Welsh band 9Bach sets folk themes to mostly gentle music graced with Lisa Jen’s haunting voice. The title of their second album means something like “to move with a tinkling sound, to ring and make a clear sound,” as Jen explains. The music does that for sure.
The disc opens with thrumming anxiety: In “Lliwia” Jen’s voice floats ethereally above a minor-key track. Like the rest of the album, the song is sung in Welsh, and I would never have guessed this tense-sounding song was about the joy of a new baby.
The tinkling bells of “Llwynog” (“Fox”) seem at first to lead us further into New Age territory, but for the quietly insistent knuckle-knocking percussion. Tiny silent spaces and a strange squirming quality in some of the bell sounds keep things just a little weird, and a wordlessly vocalized passage along with anxious evolution of the simple bass line build into something odd and interesting.
The fantasy-folk tale “Pebyll” has a more easygoing sound that nonetheless carries a fair share of emotion. Its melodies and progressions remind me a little of Annie Haslam’s old Renaissance. “Plentyn” channels Lori Anderson’s classic “O Superman” among echoes of minimalism as Jen sings an awful story about a child-snatching.

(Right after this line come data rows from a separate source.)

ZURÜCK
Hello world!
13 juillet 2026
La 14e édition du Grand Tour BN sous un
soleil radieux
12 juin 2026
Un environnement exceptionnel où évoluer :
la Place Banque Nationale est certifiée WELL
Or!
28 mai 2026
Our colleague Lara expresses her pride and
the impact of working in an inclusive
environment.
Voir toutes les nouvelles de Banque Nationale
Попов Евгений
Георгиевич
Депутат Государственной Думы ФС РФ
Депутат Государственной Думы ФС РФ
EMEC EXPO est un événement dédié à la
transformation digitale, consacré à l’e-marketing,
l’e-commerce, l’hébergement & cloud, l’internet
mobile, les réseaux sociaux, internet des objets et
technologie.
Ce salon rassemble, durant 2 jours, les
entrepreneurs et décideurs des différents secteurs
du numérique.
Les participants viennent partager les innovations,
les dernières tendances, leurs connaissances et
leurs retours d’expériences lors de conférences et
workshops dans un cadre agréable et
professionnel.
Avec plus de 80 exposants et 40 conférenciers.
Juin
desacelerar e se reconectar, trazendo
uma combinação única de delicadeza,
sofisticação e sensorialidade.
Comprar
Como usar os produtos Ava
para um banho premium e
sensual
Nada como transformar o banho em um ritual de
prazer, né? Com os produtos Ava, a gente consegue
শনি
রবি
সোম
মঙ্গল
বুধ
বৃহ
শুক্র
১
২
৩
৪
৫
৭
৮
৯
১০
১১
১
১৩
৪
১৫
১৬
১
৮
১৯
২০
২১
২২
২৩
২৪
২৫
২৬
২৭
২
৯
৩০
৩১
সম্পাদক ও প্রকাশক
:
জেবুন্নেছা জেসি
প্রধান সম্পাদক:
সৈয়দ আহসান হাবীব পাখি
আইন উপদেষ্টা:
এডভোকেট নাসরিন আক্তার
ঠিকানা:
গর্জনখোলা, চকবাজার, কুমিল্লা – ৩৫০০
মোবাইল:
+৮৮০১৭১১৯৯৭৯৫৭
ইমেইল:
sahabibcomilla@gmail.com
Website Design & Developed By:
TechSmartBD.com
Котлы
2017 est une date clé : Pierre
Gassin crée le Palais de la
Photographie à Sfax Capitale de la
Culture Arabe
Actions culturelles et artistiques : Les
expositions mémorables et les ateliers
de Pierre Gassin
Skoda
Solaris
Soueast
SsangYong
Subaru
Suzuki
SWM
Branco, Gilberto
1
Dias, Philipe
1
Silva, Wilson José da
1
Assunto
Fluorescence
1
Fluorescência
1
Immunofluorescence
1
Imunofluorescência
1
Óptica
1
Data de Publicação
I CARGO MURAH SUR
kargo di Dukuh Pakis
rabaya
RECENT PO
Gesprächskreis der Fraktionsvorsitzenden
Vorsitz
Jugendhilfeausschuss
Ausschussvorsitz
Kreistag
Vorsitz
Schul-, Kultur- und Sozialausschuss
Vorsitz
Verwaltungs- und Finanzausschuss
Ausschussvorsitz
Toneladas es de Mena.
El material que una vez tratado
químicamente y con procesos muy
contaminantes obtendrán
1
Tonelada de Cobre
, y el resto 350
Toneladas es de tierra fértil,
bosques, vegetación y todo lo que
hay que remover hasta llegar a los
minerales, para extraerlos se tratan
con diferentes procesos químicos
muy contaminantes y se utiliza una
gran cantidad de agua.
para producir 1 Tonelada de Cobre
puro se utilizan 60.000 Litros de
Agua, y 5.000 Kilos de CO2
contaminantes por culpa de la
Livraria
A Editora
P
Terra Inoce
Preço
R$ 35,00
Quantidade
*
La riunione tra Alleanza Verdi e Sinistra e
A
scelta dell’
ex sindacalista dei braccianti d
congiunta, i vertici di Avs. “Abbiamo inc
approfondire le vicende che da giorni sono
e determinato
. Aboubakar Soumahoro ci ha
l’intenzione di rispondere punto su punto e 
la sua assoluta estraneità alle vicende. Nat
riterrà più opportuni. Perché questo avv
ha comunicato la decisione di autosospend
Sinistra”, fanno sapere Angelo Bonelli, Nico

The song develops into an arrangement of muted tension beneath a simple, pretty melody before it resolves into a slow, wordless, rumbling ritualistic-sounding rave-up of despair.

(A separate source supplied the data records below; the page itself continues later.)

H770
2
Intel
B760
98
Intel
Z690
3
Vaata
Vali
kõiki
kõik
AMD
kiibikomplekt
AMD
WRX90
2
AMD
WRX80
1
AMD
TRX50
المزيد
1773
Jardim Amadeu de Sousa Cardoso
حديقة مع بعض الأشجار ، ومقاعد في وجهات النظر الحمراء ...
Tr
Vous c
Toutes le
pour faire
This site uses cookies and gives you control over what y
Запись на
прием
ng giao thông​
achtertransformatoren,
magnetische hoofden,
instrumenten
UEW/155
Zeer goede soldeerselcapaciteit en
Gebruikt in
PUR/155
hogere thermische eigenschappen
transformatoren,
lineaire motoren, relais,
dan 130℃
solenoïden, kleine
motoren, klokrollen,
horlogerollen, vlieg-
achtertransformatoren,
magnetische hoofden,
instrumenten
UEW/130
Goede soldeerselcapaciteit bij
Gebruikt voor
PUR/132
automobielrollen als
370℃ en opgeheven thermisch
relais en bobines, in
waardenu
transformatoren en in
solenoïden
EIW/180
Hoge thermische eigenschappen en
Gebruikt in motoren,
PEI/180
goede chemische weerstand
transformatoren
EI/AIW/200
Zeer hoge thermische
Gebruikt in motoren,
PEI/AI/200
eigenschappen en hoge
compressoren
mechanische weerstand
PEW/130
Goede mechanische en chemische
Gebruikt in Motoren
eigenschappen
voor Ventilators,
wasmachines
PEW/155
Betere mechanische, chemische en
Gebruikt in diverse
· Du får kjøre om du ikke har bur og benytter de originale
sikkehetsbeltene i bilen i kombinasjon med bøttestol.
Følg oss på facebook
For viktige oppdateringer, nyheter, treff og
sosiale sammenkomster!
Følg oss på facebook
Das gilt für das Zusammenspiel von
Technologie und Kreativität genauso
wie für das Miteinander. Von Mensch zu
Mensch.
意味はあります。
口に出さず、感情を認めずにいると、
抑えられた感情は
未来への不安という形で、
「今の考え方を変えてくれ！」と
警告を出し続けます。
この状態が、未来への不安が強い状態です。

The Welsh language aside, the solemn “Wedi Torri” (“It’s Broken”) feels more like Eastern European folk with a touch of Jefferson Airplane than anything out of the British Isles. The high soprano harmony in the too-monotonous version of the Welsh folk song “Pa Le?” calls to mind the Tori Amos sound, but the plinking notes of the Welsh harp take us securely back into folk territory. It’s at this point where it feels to me as if the group’s musical creativity starts to peter out. The presence of the Penrhyn Male Voice Choir distinguishes “Ffarwel” and makes me imagine for a minute or two that I’m in an old cathedral or abbey in Wales (St. David’s? Tintern Abbey before its ruin?). The chorus sounds rich and deep and fabulous. Still it doesn’t make the composition itself more than modestly engaging, and the song goes on too long. This may be a case of a modern trance- and dub-influenced band relying too much on sound characteristics at the expense of song.
“Llwybrau” in turn showcases the fluttery beauty of Jen’s wonderful voice without transporting me, and “Asteri Mou,” inspired by her Greek heritage, seems to content itself with mere prettiness and a kind of self-conscious subtlety. However, the a capella harmonies of “Babi’r Eirlys” (“Snowdrop Baby”) make an effective change and result in a measure of subtle beauty.
Jen’s voice is a treasure and the band’s citizen-of-the-world sensibility feeds its art generously. The best of this collection takes the intent listener to distant places in the world and in the mind.